Quitting the Law [A 6 Step Process]
A roadmap for turning your “big decision” into a “big success”
I often speak with lawyers who tell me they have made a big decision: that they have decided that they need a change in their career.
And then they tell me that they are now paralysed by not knowing what on earth to do about that.
Some of them have not been acting on that ‘big decision’ for several years before they work with me.
And I’m certainly not judging them – this was exactly what happened to me too before I left law.
Any career change should involve a defined process.
It doesn’t have to be complex – in fact, it is much better if it isn’t – but it should be gradual and considered in order to help you achieve an end result.
But remember, you’re embarking on a journey, one that could be quite long, and you may well not know your ultimate destination until quite near the end.
A 6-Step Process
A career change process should ideally be heavily tailored to the individual and shouldn’t simply be a “cookie-cutter” experience.
Nevertheless, I’m well aware that there are many lawyers out there who are completely stuck as to how to go about looking at their career options.
For people who need some guidance as to how to get started, I recommend following a simple 6-step process.
However, to get the full benefit from it, you need to make sure that you fully understand each step’s intention and the challenges and potential roadblocks that you will certainly encounter on the way.
Step 1 – Mindset
Not only is having and keeping the correct mindset the crucial first step in the process, it’s also vital to every other step along the way.
I’ve written about some of the mindsets you will need in more depth in an article here, but the key thing is to remember that the correct mindset will help you handle the obstacles and challenges that you will encounter.
By having an awareness of what might well be coming up for us we can more easily develop strategies to deal with it.
Understanding how powerful mindset is in creating our own reality is vital.
As is keeping a close eye on how we are feeling, and spotting negative influences early in order to manage them effectively.
Step 2 – Self-Analysis
You must understand that any decisions you make about your future career direction should be shaped by what is going to be the best fit for you.

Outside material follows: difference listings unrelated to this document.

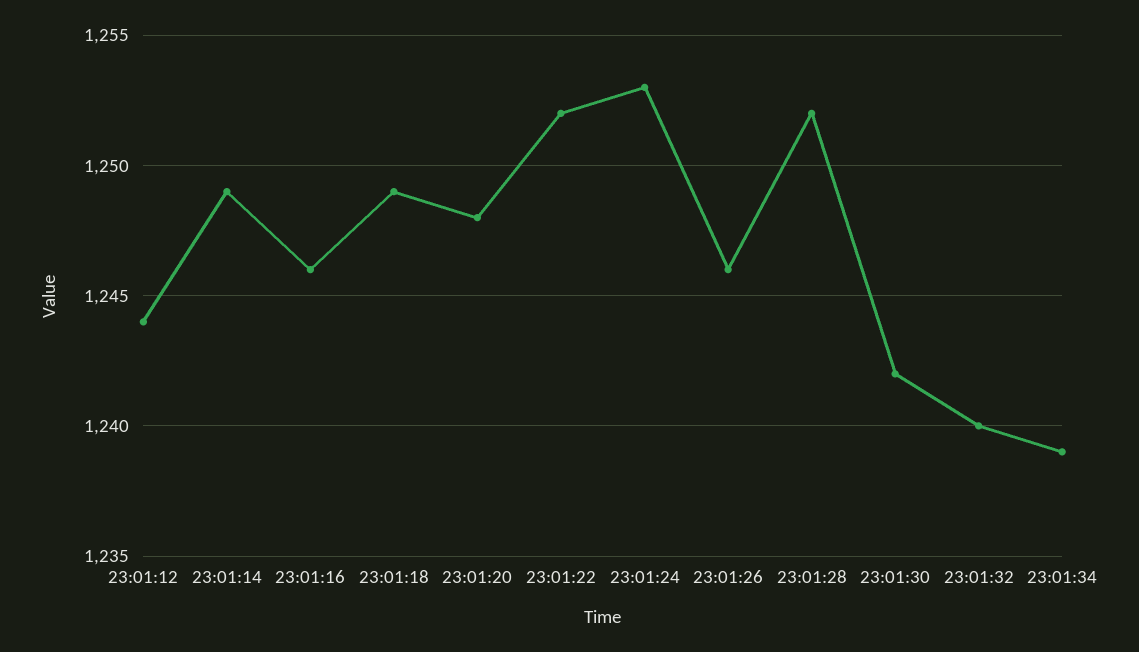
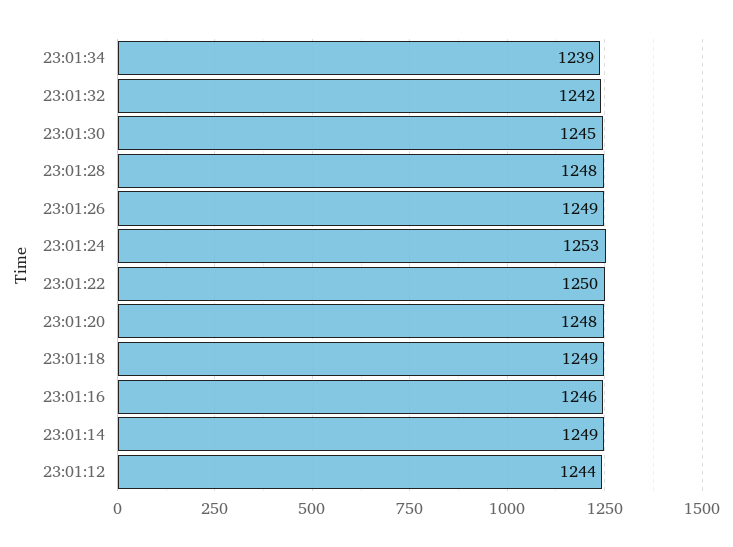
  {
    "23:01:12": 1244,
    "23:01:14": 1249,
    "23:01:16": 1246,
    "23:01:18": 1249,
    "23:01:20": 1248,
-   "23:01:22": 1252,
+   "23:01:22": 1250,
    "23:01:24": 1253,
-   "23:01:26": 1246,
+   "23:01:26": 1249,
-   "23:01:28": 1252,
+   "23:01:28": 1248,
-   "23:01:30": 1242,
+   "23:01:30": 1245,
-   "23:01:32": 1240,
+   "23:01:32": 1242,
    "23:01:34": 1239
  }

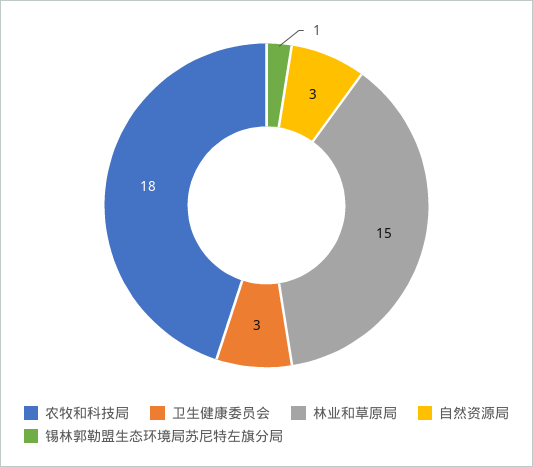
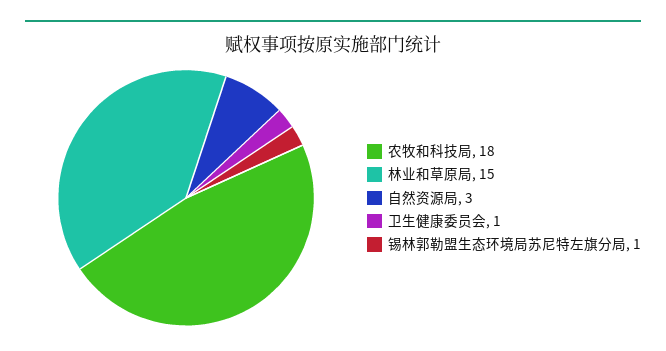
  {
    "农牧和科技局": 18,
-   "卫生健康委员会": 3,
+   "卫生健康委员会": 1,
    "林业和草原局": 15,
    "自然资源局": 3,
    "锡林郭勒盟生态环境局苏尼特左旗分局": 1
  }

Not you the lawyer, but you the person.
You need to really get to know who you are, and to get under your own skin to find out what it is about you that might be a help or a hindrance in this process.
For many people, this is a surprising and rewarding journey of self-discovery.
In the absence of a tailored self-assessment tool, there are many online self-analysis questionnaires you can take that can give you an insight into your personality traits, your strengths and your weaknesses.
I would be wary of using “free” services, however, and seek out scientifically backed and reputable analysis tools.
Step 3 – Preliminary Research
A broad direction of travel is a useful starting point for any journey.
When it comes to possible career change, not every avenue is open to everyone.
But remember step 1 – keeping an open mindset here is a great idea. After all, this is preliminary research, not shortlisting.
You must avoid the lawyer trap of over-analysing too early.
It’s far better to have a long list of options to explore and whittle down, than having only a few that all prove to be unsuitable when put under the microscope.
Step 4 – Brainstorming: Be Creative
Once you’ve researched some potential directions and have defined the broad parameters of your career search you need to let your mind roam free for a while.
This is something that many lawyers can struggle with.
“Left-brain” thinking makes you a good lawyer but stifles your creativity. Use brainstorming techniques to let your “right-brain” see the light of day.
This is the time to really let go, leaving any judgment to one side and completely avoiding filtering your thoughts.
This will allow you to come up with a much broader list of possibilities for your life and work than would otherwise have been the case.
After the initial free-form brainstorming comes the editing and filtering, and it’s vital you do it that way round.
In this way, you will find it much easier to think through and decide what it is you really want and that will frame the next parts of the process.
Step 5 – Advanced Research
Now that you have fully considered both your needs and the requirements of the careers you have shortlisted you need to delve much deeper.
You need to ensure that any potential career path is a perfect fit for your strengths and personal traits, and vice versa.
The best way to do this is via “field research”.
Meet people who do those jobs, talk through their lived experiences, speak to senior leaders, attend events or conferences, visit workplaces.
The goal here is to take a deep dive into the career possibilities you have highlighted and to fully understand how you will fit, and how a move in that direction will make you feel.
Step 6 – The Action Plan
This is the part where you need to actually do something about it.
This can be where even the most well-intentioned become stuck.
Lawyers like us tend to rather relish the analysis and research phases. Sometimes, this can lead to “analysis paralysis”!
By putting together an ‘action plan’ – and acting on it – you can overcome that hurdle.
Although I’ve listed it here as the last step in my simple career change process, that’s not strictly true. It’s actually the penultimate step.
The final step is to take the actions that the action plan requires.
This is where having a trusted friend, colleague, mentor, or career coach can come into its own. By going through this process with someone else to act as a guide, sounding board, counsellor, and cheerleader you can massively increase your chances of success.